Trusted AI Assessment Results
Stage 2: Emerging
Based on your responses, your organization scored in the second tier of our Trusted AI Maturity Model, indicating that you’ve begun making progress toward a more unified and consistent data environment, but key elements of alignment, semantics, and AI grounding are still developing. At this stage, teams may share some common definitions and early AI experiments may show promise, yet insights often remain incomplete, inconsistent, or dependent on manual interpretation. You’re moving in the right direction, but your data foundation still isn’t cohesive enough to deliver fully trusted, decision-ready intelligence across the organization.
Where You Stand Today
Based on your responses, your organization scored in the Emerging tier of our Trusted AI Maturity Model. This means you’ve made meaningful progress toward a more unified data environment, but key elements of consistency, alignment, and AI grounding are still taking shape. Some foundational work is underway: definitions are becoming clearer, teams are beginning to align around shared metrics, and early AI experimentation is starting to demonstrate value.
However, insights are often still incomplete, inconsistent across teams, or dependent on manual interpretation. As a result, leaders may get closer to understanding what changed, but not always why it changed, or what action to take with confidence.
At the Emerging stage, you’re moving in the right direction, but your data foundation still needs strengthening before AI can consistently deliver trustworthy, decision-ready explanations and recommendations.
What This Means for Your Organization
Organizations at the Emerging stage typically experience partial clarity and intermittent alignment:
-
-
Some systems are connected, but not fully unified
-
Definitions exist, but vary by team or are not consistently enforced
-
Early AI or analytics pilots show promise, but reliability fluctuates
-
Insights are improving, but can still be contradictory or incomplete
-
Leaders can describe what happened, but root-cause analysis still requires manual work
-
High-stakes decisions remain dependent on interpretation rather than trusted, shared intelligence
-
You’re past the chaotic fragmentation of Stage 1 but not yet at the point where insights are consistent, explainable, and trusted across the organization.
Common Indicators at This Stage
Teams at the Emerging level often experience the following patterns:
-
- Partial Data Unification. Key systems are connected, but important data sets remain siloed or reconciled manually.
- Early Semantic Alignment. Teams begin agreeing on core definitions but inconsistencies still surface in reporting and analysis.
- AI Experiments Without Full Trust. Initial models or pilots show potential, yet outputs are not consistently grounded in real business logic.
- Lagging Indicators Dominate Analysis. Explanations rely heavily on backward-looking metrics, making proactive insight difficult.
- Alignment Improving, but Not Reliable. Narratives between Sales, Marketing, Finance, and Ops are closer but still require meetings to reconcile.
Your Priority: Move From Partial Consistency to Reliable Insight
To progress to the Developing stage, your next focus is strengthening both the data foundation and the shared semantic layer that Trusted AI relies on.
This includes:
-
-
Completing data unification across your GTM systems
-
Enforcing consistent, enterprise-wide definitions
-
Establishing a semantic layer that aligns AI outputs with your actual business model
-
Improving granularity and structure in your performance data
-
Reducing manual reconciliation across teams
-
Once these elements are in place, your AI and analytics can begin producing insights that are not only accurate, but explainable, consistent, and ready to support key decisions.
Recommended Next Step
If you want clarity on how to accelerate your progression into Stage 3, we can guide you through a structured evaluation of your GTM data landscape, semantic alignment, and AI readiness.

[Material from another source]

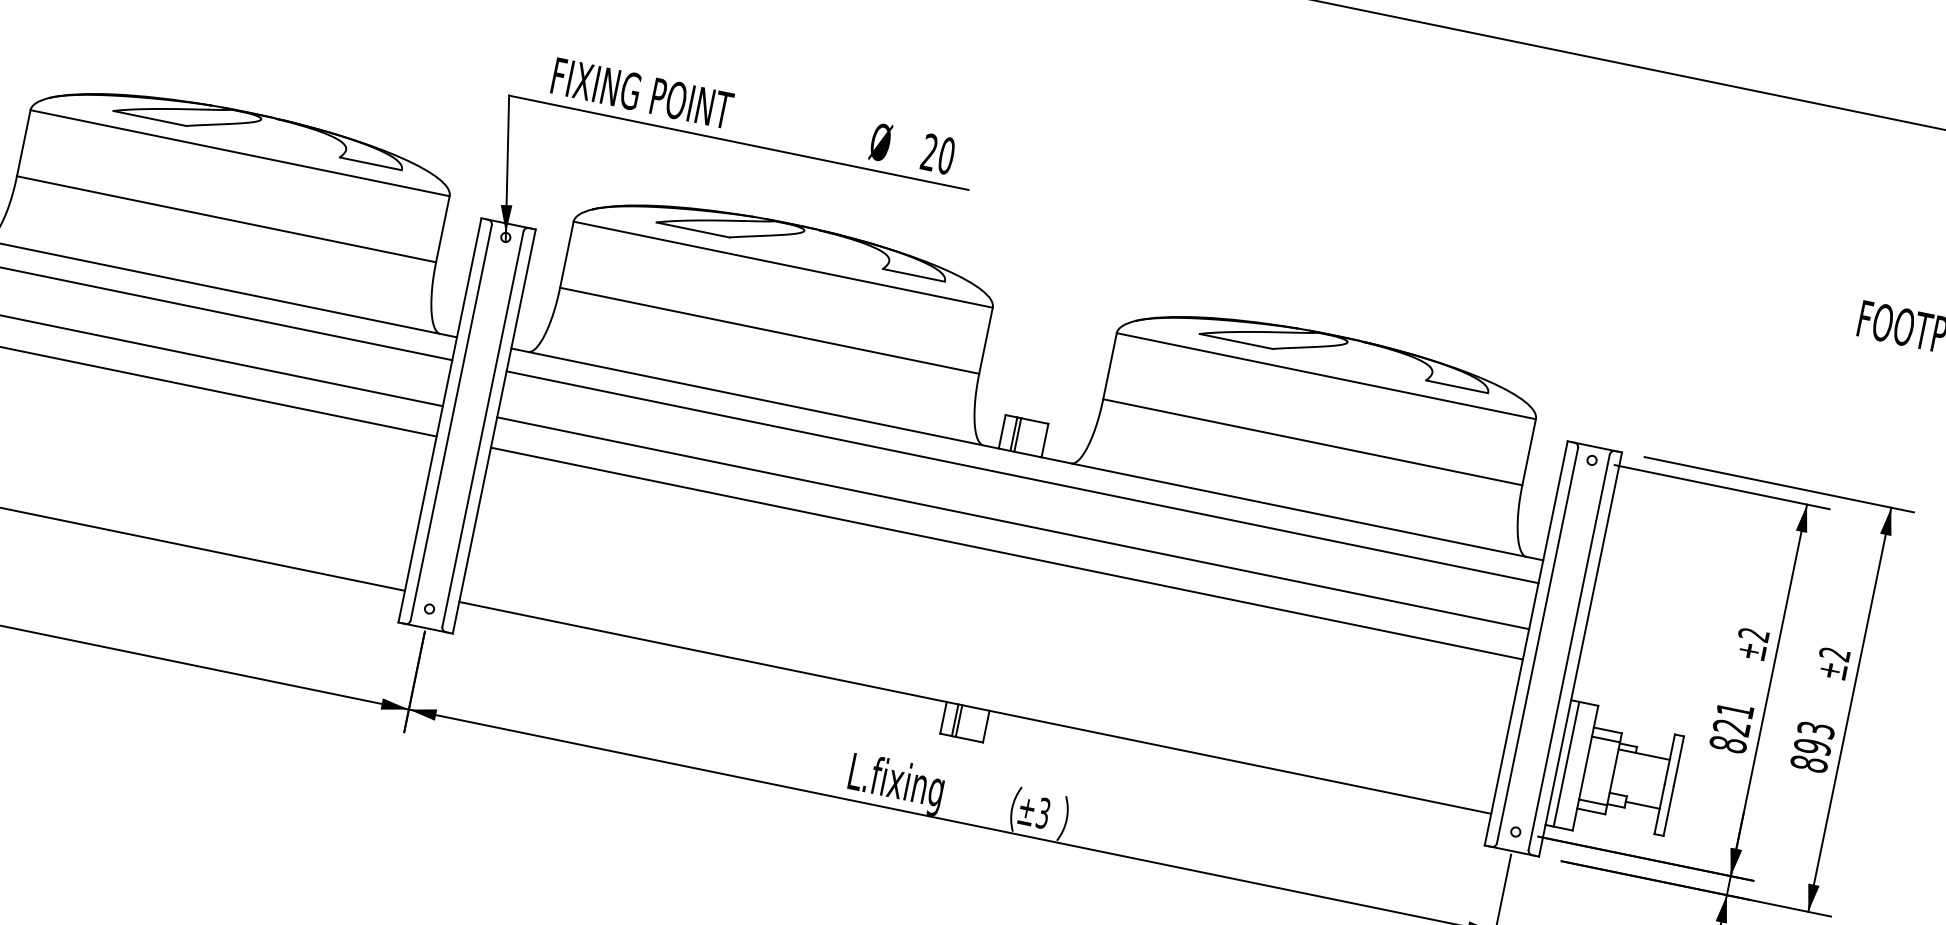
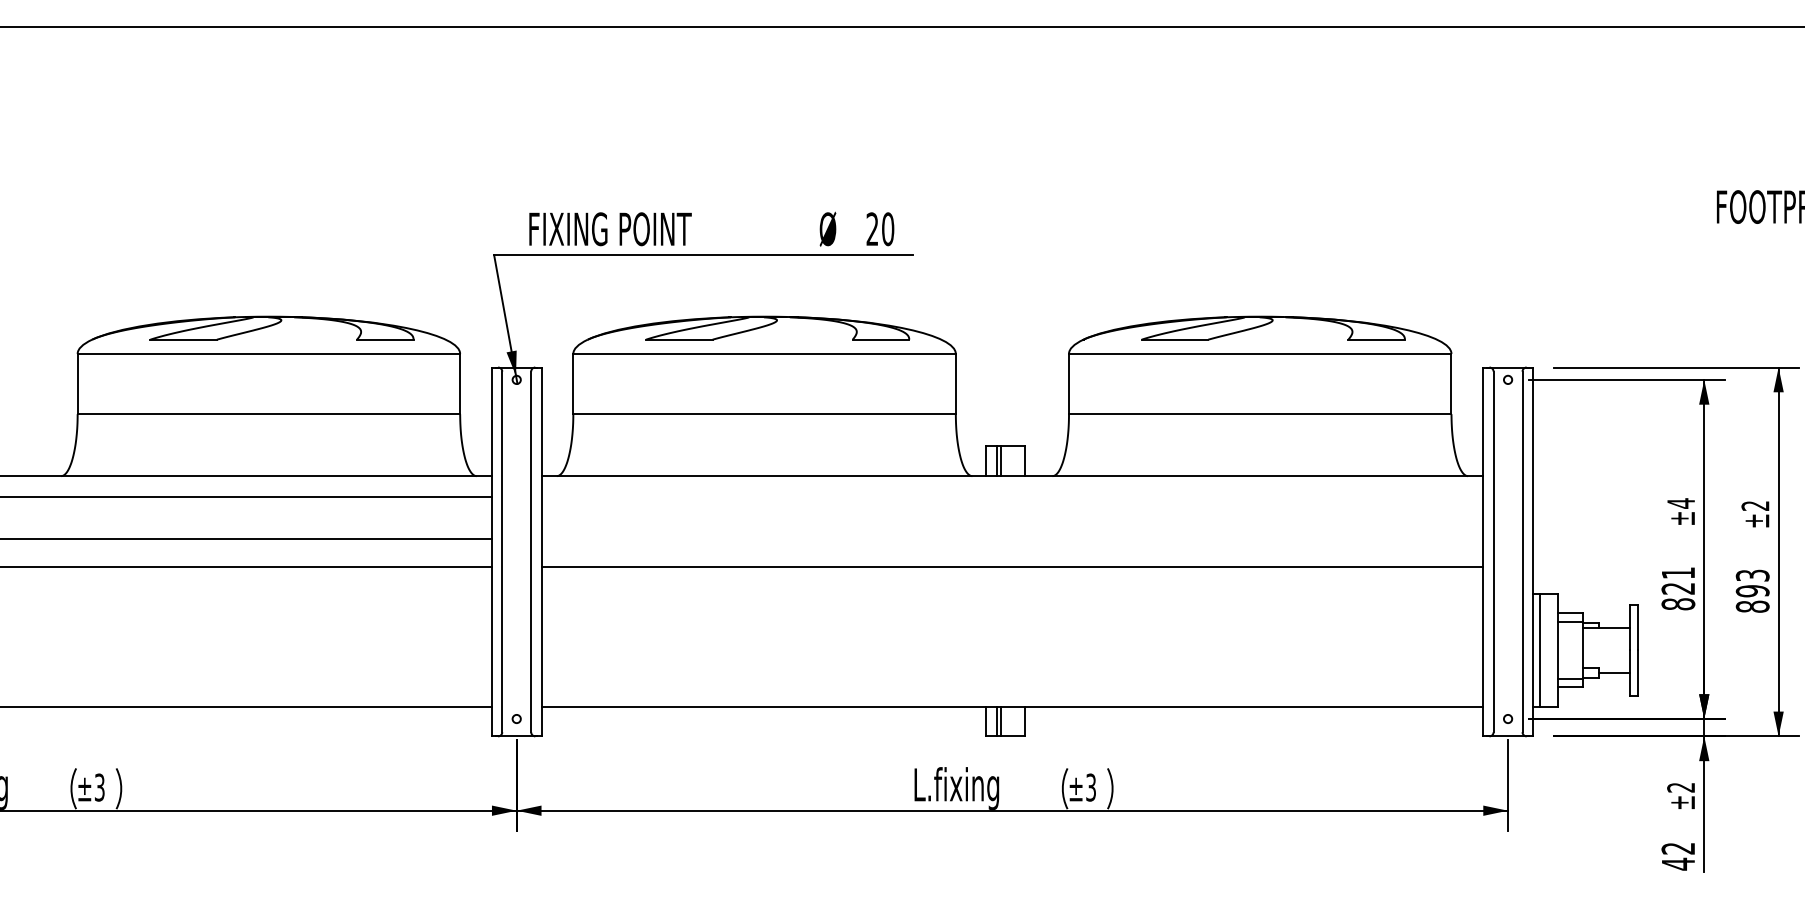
line: (1022, 477) -> (1012, 497), removed
line: (1013, 522) -> (1012, 538), removed
text: (1753, 634) -> (1680, 503), ±2 -> ±4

In this short working session, we’ll review your current data structure, identify the gaps limiting insight reliability, and outline the specific steps required to unlock faster, more trustworthy analysis.
Looking Ahead
With the right foundation, your organization will be ready to enter the Developing stage where unified data, clearer definitions, and grounded AI begin delivering reliable explanations, earlier insight surfacing, and more consistent alignment across teams.